Ja, da wird schon viel Beton angerührt. Hoffentlich brüllt da mal keiner von denen nach Glasnost und Perestroika. Obwohl,...die müßten dann nach Klarsicht und Verstand brüllen. Fast glaubt man, man hätte diesen EU-Parlamentariern auch das Hirn auf Gurken-Niveau genormt. Manchmal tun Sie mir leid, Herr Broder. Sie Don Quijote der Neuzeit. Was tun, wenn die Windräder verrückt sind und nicht der Ritter? Dann beißt’s doch komplett aus.  

Arnd Siewert / 27.02.2019

Ideologie statt Sachverstand - passt gut zu Fasching aber die meinen dat ernst

Michael Jansen / 27.02.2019

Danke Herr Broder für den treffenden Kommentar. Ich habe die entsprechende Tagesschau-Meldung ebenfalls gesehen und hatte auch sofort die Assoziation mit der “Aktuellen Kamera”. Aber man darf natürlich nicht alles so negativ sehen! Die Nummer mit der “Nationalen Front” hätte doch gleich noch den Vorteil, dass sich die Wahlen enorm vereinfachen lassen. Da müssen nur die zugehörigen Parteien eine nach allen Gendergesichtspunkten optimal austarierte Einheitsliste vorlegen und der Wähler kann dann ganz einfach zwischen einem “ja” und “nein” entscheiden.

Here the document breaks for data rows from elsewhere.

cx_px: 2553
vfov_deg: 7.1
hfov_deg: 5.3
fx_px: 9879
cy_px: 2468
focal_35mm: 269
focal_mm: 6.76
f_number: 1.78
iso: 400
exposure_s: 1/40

Um die Wahl zu erleichtern und die Leute nicht auf dumme Gedanken zu bringen, würde es sich dazu noch empfehlen, dass das “Ja”-Feld etwas größer gemacht wird, damit niemand auf die Idee kommt, sich womöglich für falsche Alternativen zu entscheiden. Und schon haben alle Wahlen das für den Bürger ideale Ergebnis, er wird vor allen Unbilden des Lebens geschützt, vom Staat rundum betreut, die Welt wird gerettet und wir marschieren fähnchenschwenkend ins Paradies. Ist doch schön!

Peer Munk / 27.02.2019

Das ist jetzt also die neue Charme-Offensive der Brüssler Technokraten - “mit uns gibt es Roaming für euch, außerdem reparieren wir euren kaputten Rasierer”.

B.Kröger / 27.02.2019

Welcher Streit soll es denn sein? Die Europäische Bewegung Deutschland - EBD“ ruft dazu auf, „proeuropäische Kräfte zu bündeln und sich für die Grundwerte der Europäischen Union stark zu machen“.  Mit wem will dieses Bündnis denn da streiten? Sie sind sich doch alle einig und haben sich lieb.

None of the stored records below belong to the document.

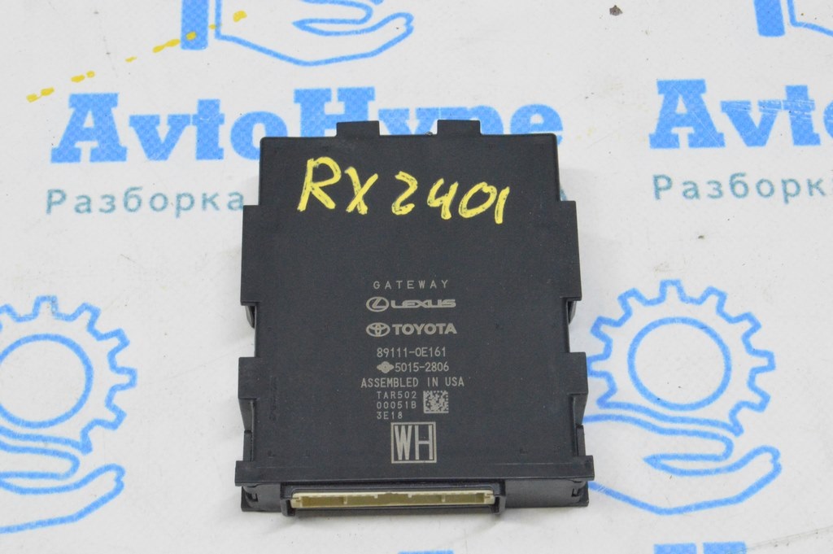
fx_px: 1803
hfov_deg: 26.0
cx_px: 416
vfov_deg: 17.5
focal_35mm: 78
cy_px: 277
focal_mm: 52
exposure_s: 1/20
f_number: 20
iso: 6400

Dirk Jungnickel / 27.02.2019

Was „Nationale Front der Deutschen Demokratischen Republik“ betrifft - man übersehe den schwachsinnigen Kampfbegriff ” Front” nicht - so wissen viele leider nicht, dass die Kandidaten der “Massenorganisationen ”  (FDGB, DFD etc.)  zumeist SED -  Kader , auf Parteidisziplin eingeschworen, waren, die aber als solche nicht auftauchten. Insofern wurde eine parteiliche Vielfalt vorgegaukelt,  die nicht vorhanden war. Hoffentlich wecke ich nicht schlafende Hunde bei der „Europäische Bewegung Deutschland - EBD“ !  Holzauge sei also wachsam.

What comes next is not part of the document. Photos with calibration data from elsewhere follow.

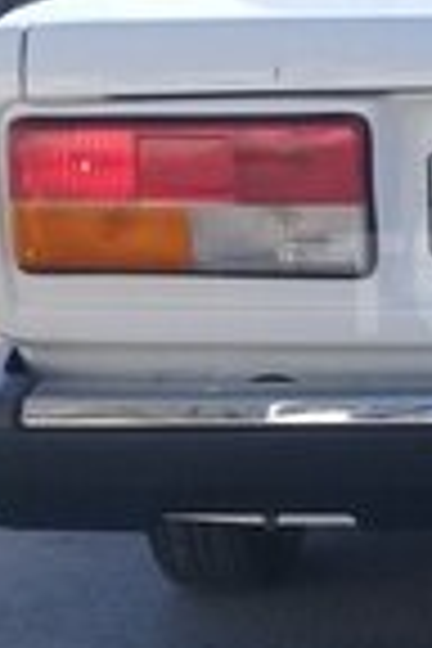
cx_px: 675
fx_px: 1998
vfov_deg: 18.4
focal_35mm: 111
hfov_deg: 11.7
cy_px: 284
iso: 50
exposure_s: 1/696
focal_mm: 3.3
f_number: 2.2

Helmut Kaßner / 27.02.2019

Den Sozialismus in seinem Lauf halten weder Ochs noch Esel auf. Erich Honecker hatte Weitblick. Und wenn man meint in einer breiten Front kann es keinen Wettbewerb geben, dann bietet auch da der Sozialismus eine Lösung. Sozialistischer Wettbewerb heißt die Zauberformel die in der ehemaligen “DDR”  eine prosperierende Wirtschaft und Wohlstand gebracht hat. Die Altkommunisten der SED sind ja überall auf dem Vormarsch, da kann man sich informieren.